** Opening Data shown block **

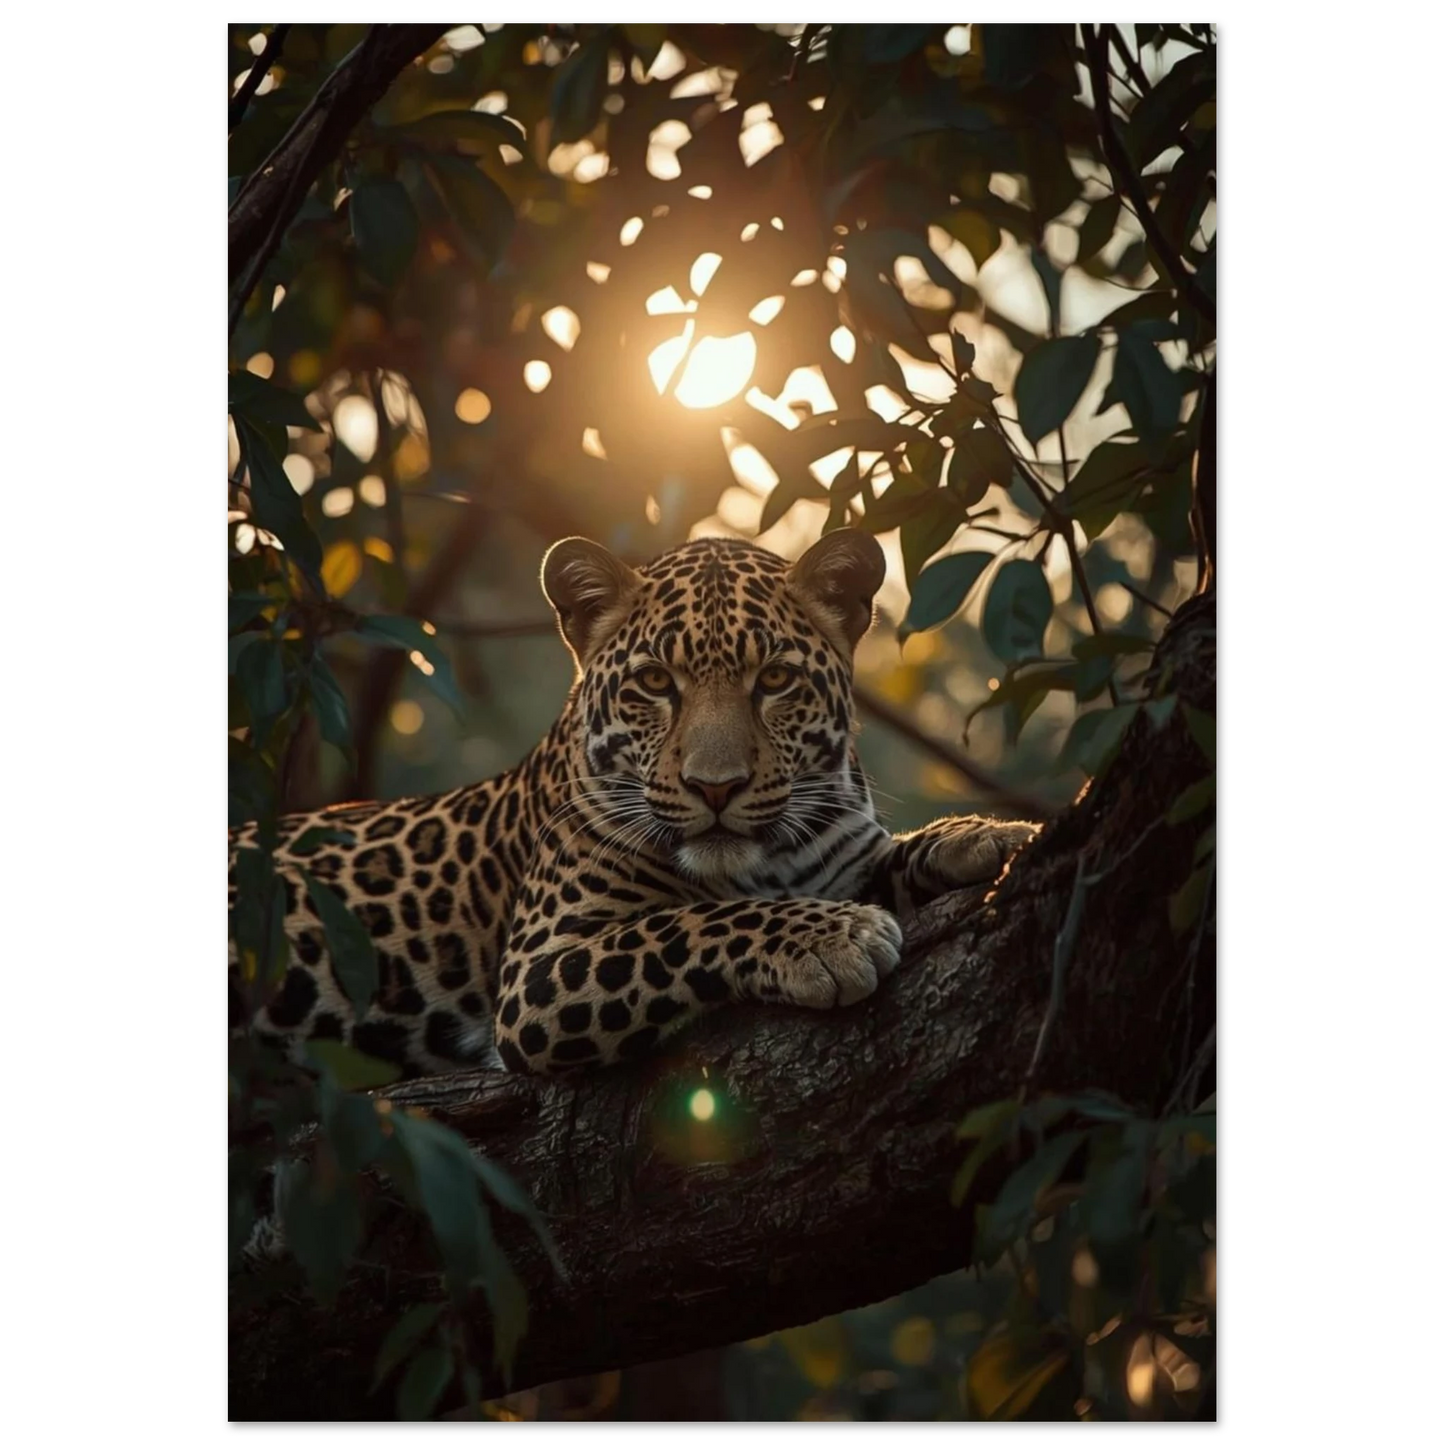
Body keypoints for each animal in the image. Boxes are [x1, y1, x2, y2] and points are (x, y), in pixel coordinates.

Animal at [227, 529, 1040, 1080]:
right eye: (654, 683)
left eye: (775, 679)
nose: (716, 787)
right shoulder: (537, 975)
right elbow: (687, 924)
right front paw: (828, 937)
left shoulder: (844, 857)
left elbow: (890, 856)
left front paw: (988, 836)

** Closing Data shown block **
** Opening Data shown block **

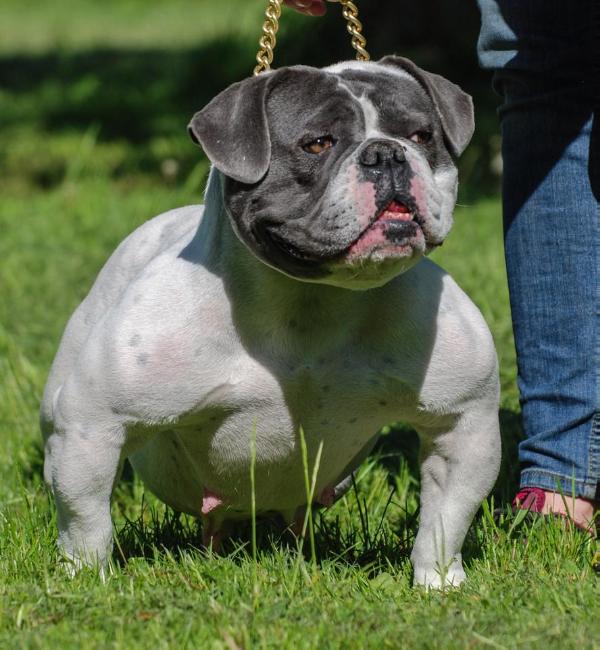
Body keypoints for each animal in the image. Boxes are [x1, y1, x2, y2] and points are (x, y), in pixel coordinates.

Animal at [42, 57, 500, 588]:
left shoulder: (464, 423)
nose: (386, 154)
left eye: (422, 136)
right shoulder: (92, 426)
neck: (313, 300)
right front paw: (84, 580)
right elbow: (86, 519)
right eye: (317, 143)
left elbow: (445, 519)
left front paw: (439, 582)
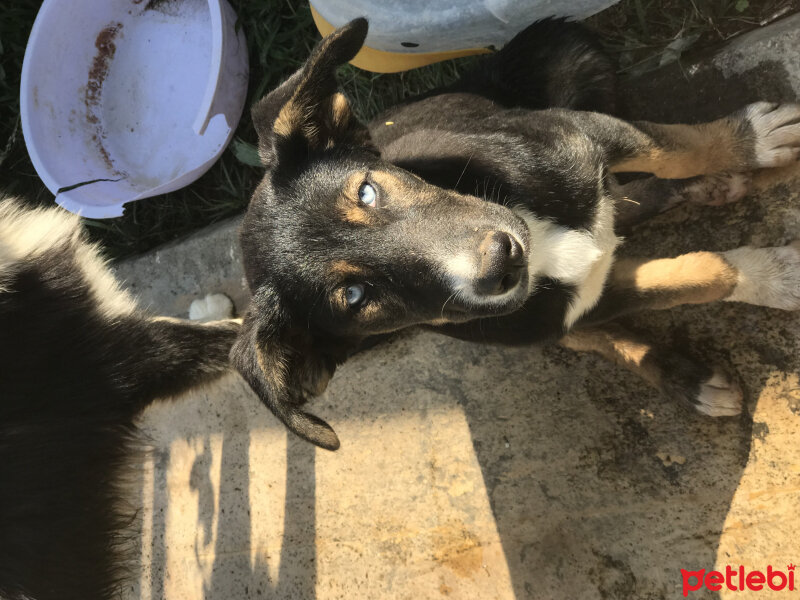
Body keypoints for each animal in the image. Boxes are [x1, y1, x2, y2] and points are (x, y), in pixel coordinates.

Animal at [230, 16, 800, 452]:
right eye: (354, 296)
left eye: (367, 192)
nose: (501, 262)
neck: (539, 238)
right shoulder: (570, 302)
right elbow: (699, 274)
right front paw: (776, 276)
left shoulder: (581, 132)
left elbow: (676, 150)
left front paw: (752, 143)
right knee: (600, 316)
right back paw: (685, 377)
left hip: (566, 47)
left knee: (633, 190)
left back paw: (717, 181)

** Closing Data shown block **

> Requirement
The number of lines in the entries holding the word "shoulder" is what is needed. Supply that number only.

> The answer
6